Of course, it should come as no surprise that such people will value execution vastly higher than ideas, even if this bias is only partially correct at best. Why? Because it’s what they’re good at.
At the extreme end of the execution spectrum, we have the startup founding team that claims differentiation, distinctiveness, etc, are all unnecessary because they intend to “out-execute” the competition. (Run, don’t walk, from such clients; they’ve already failed, they just don’t know it yet). More commonly, though, it rears its ugly head in the form of weaponized project management, which has become ultra common in tech firms, where the focus is rarely on the quality of the idea being executed, just that execution is happening and that it’s being monitored by a suitably vast array of KPIs, OKRs, and other associated acronyms. As an aside, Roger Martin recently pointed out that the success of Google is primarily due to a single brilliant idea (search) that drove the most profitable product in history. Google employees then bathed in its reflected glory, which is why none of its alums, even the most high profile, have been able to recreate Google’s success after leaving for pastures new.

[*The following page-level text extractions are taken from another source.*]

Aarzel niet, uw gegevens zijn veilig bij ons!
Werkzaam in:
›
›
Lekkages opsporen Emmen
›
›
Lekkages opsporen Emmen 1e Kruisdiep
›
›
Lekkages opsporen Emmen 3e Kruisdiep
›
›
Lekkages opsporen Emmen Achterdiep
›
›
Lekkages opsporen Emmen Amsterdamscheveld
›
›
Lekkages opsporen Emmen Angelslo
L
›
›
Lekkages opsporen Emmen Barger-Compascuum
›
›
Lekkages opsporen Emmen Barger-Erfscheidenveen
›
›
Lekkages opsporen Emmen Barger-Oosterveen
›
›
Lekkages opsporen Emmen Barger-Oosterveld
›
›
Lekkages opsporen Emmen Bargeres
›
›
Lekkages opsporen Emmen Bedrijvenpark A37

However, at its worst, we see this thoughtless and idea-free execution from those charged with leading major corporations. For example, during the supply crunch of the pandemic, every automotive manufacturer in America decided it was a luxury truck brand. The only problem? There isn’t enough demand for six-figure trucks to meet the supply that’s now out there. Meanwhile, in the $30k-ish truck segment, Ford hasn’t been able to keep up with demand for the Maverick for years, with some consumers still paying a dealer markup to get one.
So beware of these false equivalencies. Sure, execution matters. We’d be daft to suggest otherwise. But we’d be equally daft to claim that ideas don’t matter. And it would be monumentally stupid to suggest, as many do, that ideas are so irrelevent that the only thing that matters is execution.